Located in Kenya’s Samburu National Reserve, near the banks of the Ewaso Ngiro River, Elephant Watch Camp is an eco-luxurious camp run by a team of friendly staff and professional guides who work with leading conservationists to visit and support the local elephants.
Built with its eco-credentials are the fore, much of the furniture at Elephant Watch Camp is made from fallen trees, with locally woven mats providing comfort and colour on the floors. The camp is small, with just six individually-styled tents, but each with an en suite bathroom built around a tree with a flush loo and ‘safari shower’.
Inside are colourful cloth drapes and eclectic furniture. The camp also has a good range of books, films and, of course, plenty of information about elephants.
food and service
Ingredients for the chefs’ inventive fusion of Italian and African-inspired dishes come from the family’s organic farm in the Rift Valley and the local farmer’s market at nearby Mount Kenya. The meat comes from an organic farm in Naivasha, or from the lush cattle ranches of Laikipia, where livestock is pasture-raised and free to roam.

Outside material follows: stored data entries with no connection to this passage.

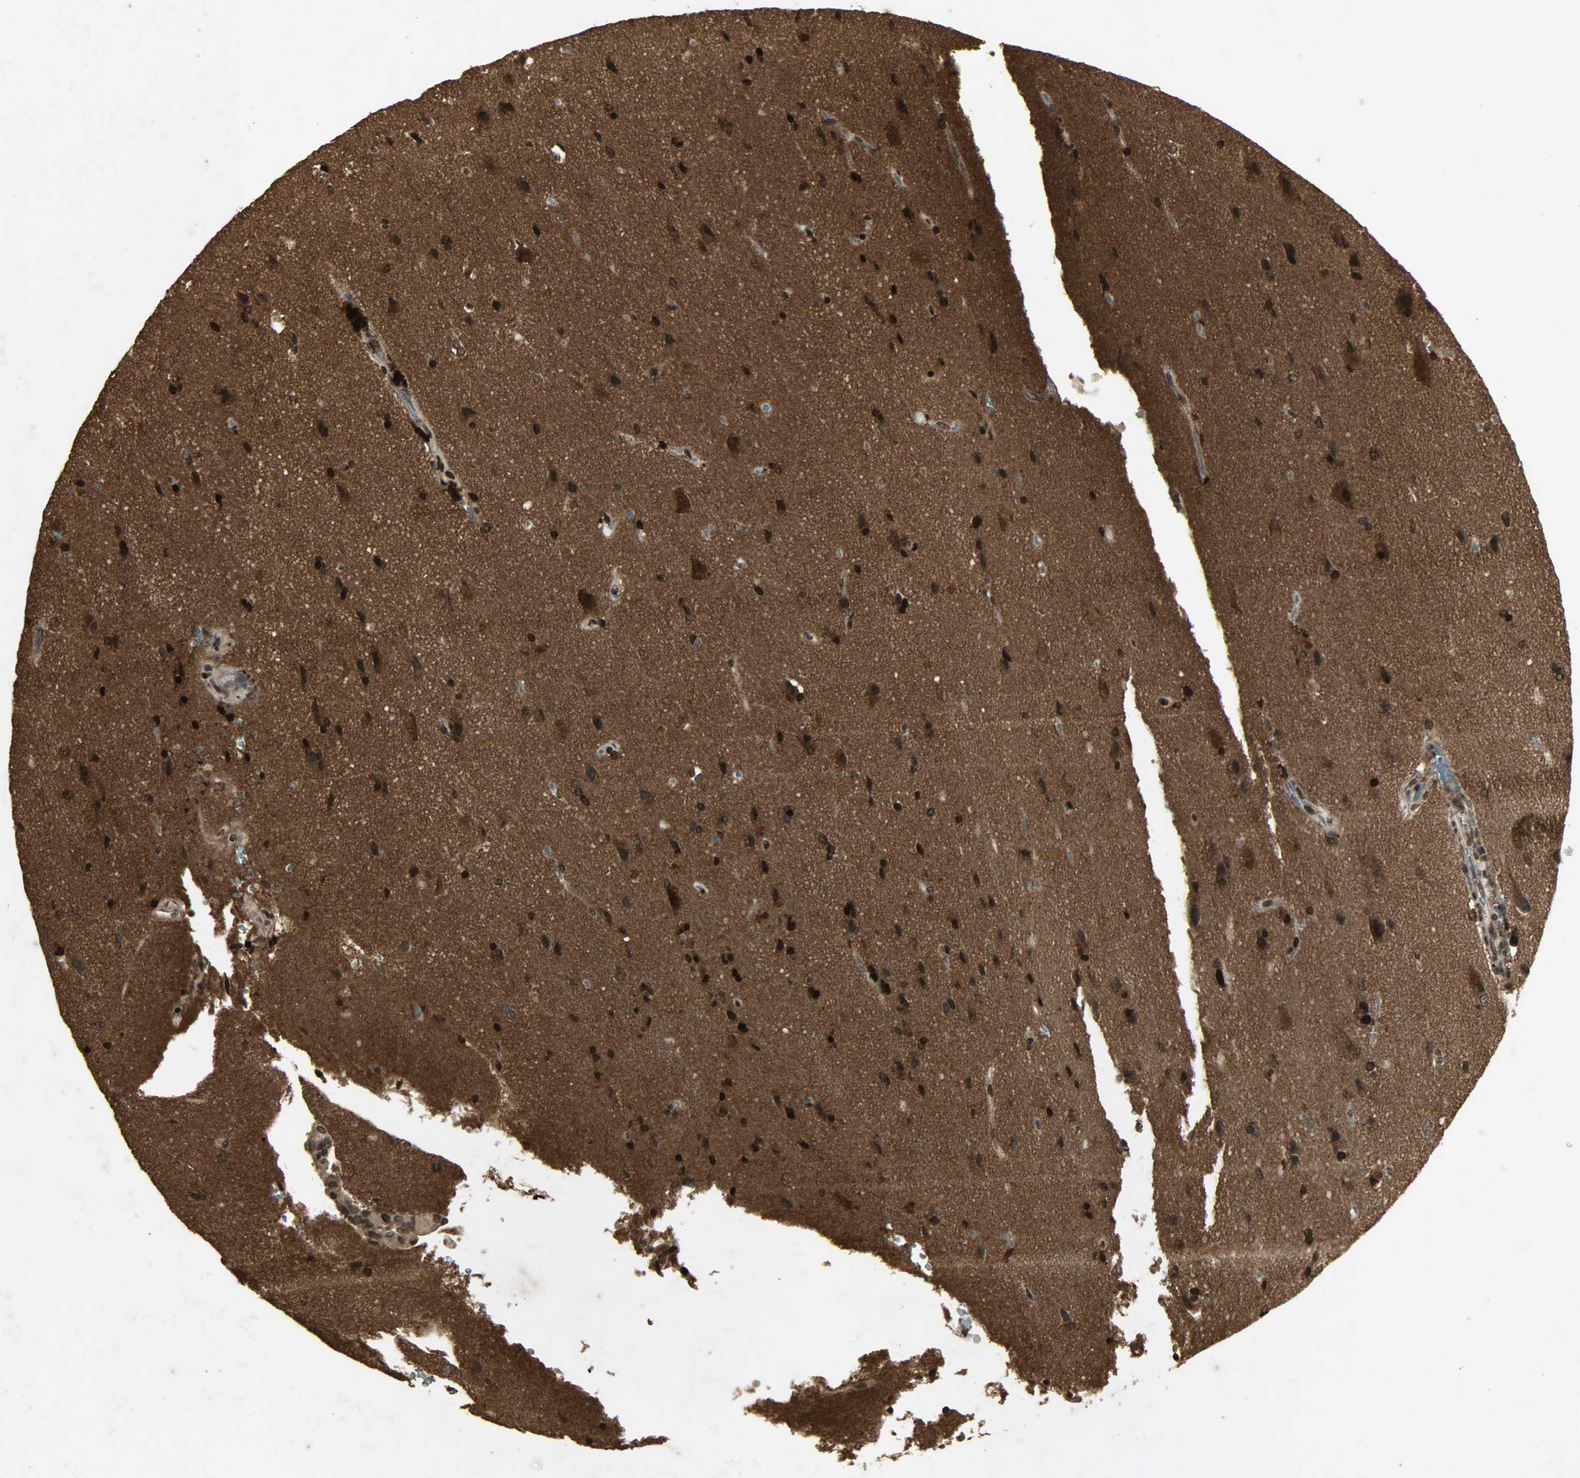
{"staining": {"intensity": "weak", "quantity": ">75%", "location": "cytoplasmic/membranous,nuclear"}, "tissue": "cerebral cortex", "cell_type": "Endothelial cells", "image_type": "normal", "snomed": [{"axis": "morphology", "description": "Normal tissue, NOS"}, {"axis": "topography", "description": "Cerebral cortex"}], "caption": "Immunohistochemical staining of unremarkable cerebral cortex reveals >75% levels of weak cytoplasmic/membranous,nuclear protein expression in approximately >75% of endothelial cells. (Brightfield microscopy of DAB IHC at high magnification).", "gene": "PPP3R1", "patient": {"sex": "male", "age": 62}}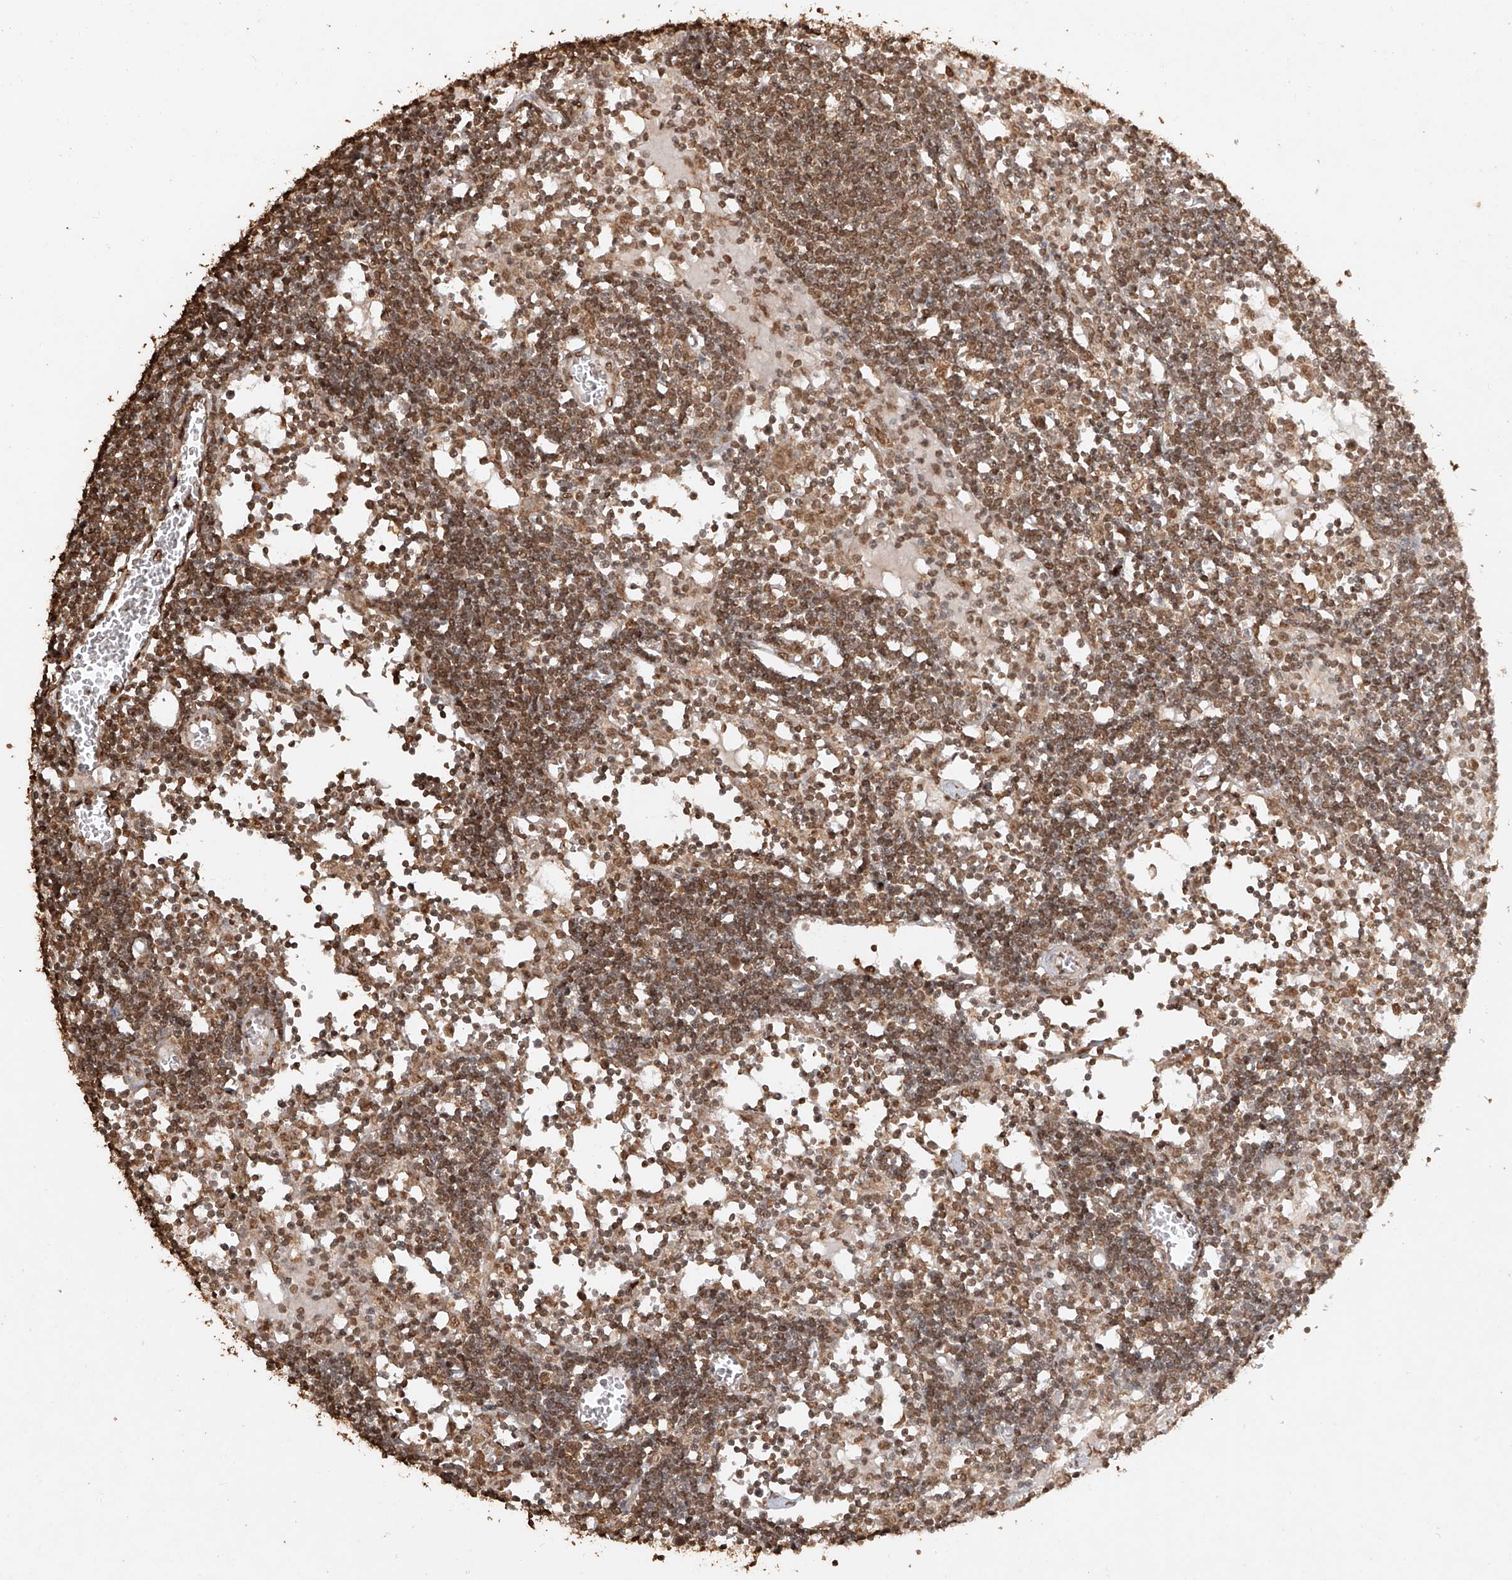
{"staining": {"intensity": "moderate", "quantity": ">75%", "location": "cytoplasmic/membranous,nuclear"}, "tissue": "lymph node", "cell_type": "Germinal center cells", "image_type": "normal", "snomed": [{"axis": "morphology", "description": "Normal tissue, NOS"}, {"axis": "topography", "description": "Lymph node"}], "caption": "Moderate cytoplasmic/membranous,nuclear expression is seen in about >75% of germinal center cells in unremarkable lymph node. The protein of interest is shown in brown color, while the nuclei are stained blue.", "gene": "TIGAR", "patient": {"sex": "female", "age": 11}}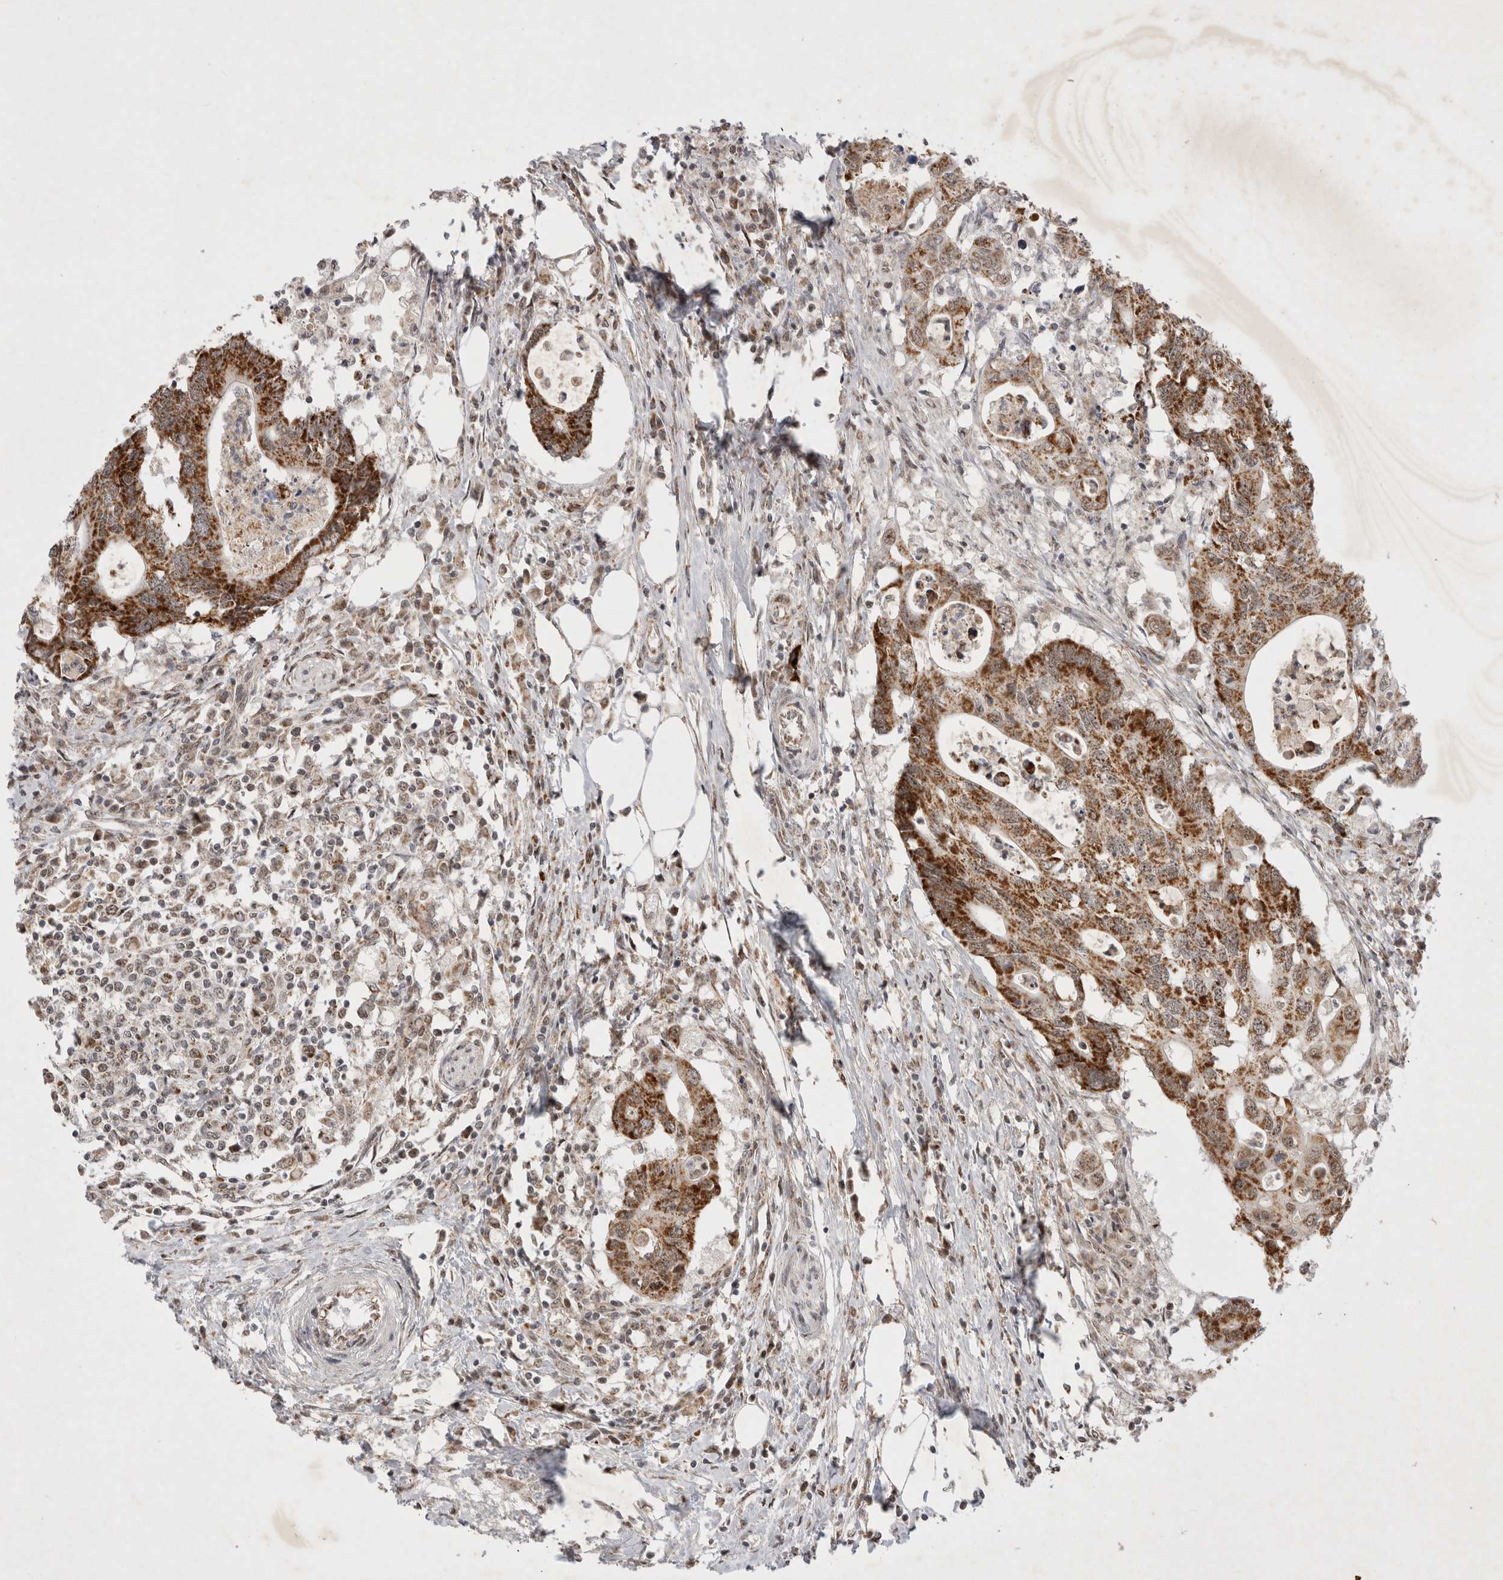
{"staining": {"intensity": "moderate", "quantity": ">75%", "location": "cytoplasmic/membranous"}, "tissue": "colorectal cancer", "cell_type": "Tumor cells", "image_type": "cancer", "snomed": [{"axis": "morphology", "description": "Adenocarcinoma, NOS"}, {"axis": "topography", "description": "Colon"}], "caption": "High-magnification brightfield microscopy of colorectal cancer (adenocarcinoma) stained with DAB (3,3'-diaminobenzidine) (brown) and counterstained with hematoxylin (blue). tumor cells exhibit moderate cytoplasmic/membranous expression is appreciated in approximately>75% of cells. (IHC, brightfield microscopy, high magnification).", "gene": "MRPL37", "patient": {"sex": "male", "age": 71}}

Cold avocado and gazpacho soups, fresh tropical juices, daily baked focaccia, rye rolls and crunchy cookies, homemade ice-creams, relishes, jams, honey in the comb (from the organic apiary), and fresh pasta and rice salads are all on offer at the Elephant Watch Camp restaurant. Picnic breakfasts and lunches can be prepared for unwrapping on the banks of a river as a herd of elephants stroll by. Roasted goat – Samburu-style fresh off the fire – is one of the specialities.
Six spacious, netted tents at Elephant Watch Camp are designed to catch the breeze and ensure maximum privacy and protection. Each tent hangs under a wide thatched roof with its own veranda and stunning view. The walls are a mix of canvas and netting which keeps bugs out but allows in the sounds and scents of the wild. Cold mineral water is stored inside the tent and fresh tea, coffee or fresh fruit juice is delivered in the morning.
Each room has a king-size bed with cotton sheets, feather pillows, bedside lamps, a torch, towels, a kanga bathrobe and a “bush cupboard” with plenty of space. The wide veranda includes a daybed. Bathrooms are en suite and each built around a tree for maximum shade and privacy. Hand-painted buckets are filled with clean cool water by day, so are steaming hot by the evening. Laundry is collected every day.
Cell phone reception is available through Safaricom/Vodaphone and Airtel, while Wi-Fi is accessible across the camp.
In conversation with the rangers across Samburu National Reserve, the onsite Elephant Watch Camp guides create a personalised plan for when and where each day, so as to best see the elephants. Lions and leopards can also been seen. A highlight for most guests is also spending time with the Samburu people.
Elephant Watch camp, perhaps unsurprisingly, enjoys a fantastic relationship with Save the Elephants, a charity founded in 1997 and based in Samburu National Reserve. Observations are shared between camp and charity, and Elephant Watch guides have the rather remarkable skill of recognising every single one of the 66 families that call Samburu home.
The camp fundamentally aligns itself with environmentally responsible practice; all energy is solar based, water is hand-pumped from an onsite well, and all the buildings are constructed using local materials such as fallen trees and palm thatch.
90% of the staff at Elephant Watch are local – most from the manyattas bordering the reserves – which provides training and an income for the surrounding communities.
Launched in 2001, the Elephant Watch Scholarship Fund has helped almost 100 children progress beyond primary school into college or university; supporting the next generation of bold ambassadors for the region.
The Fund – recognising how isolation can prevent access to teaching – has also facilitated a mobile education unit, while still funding essential equipment in the area’s traditional schools.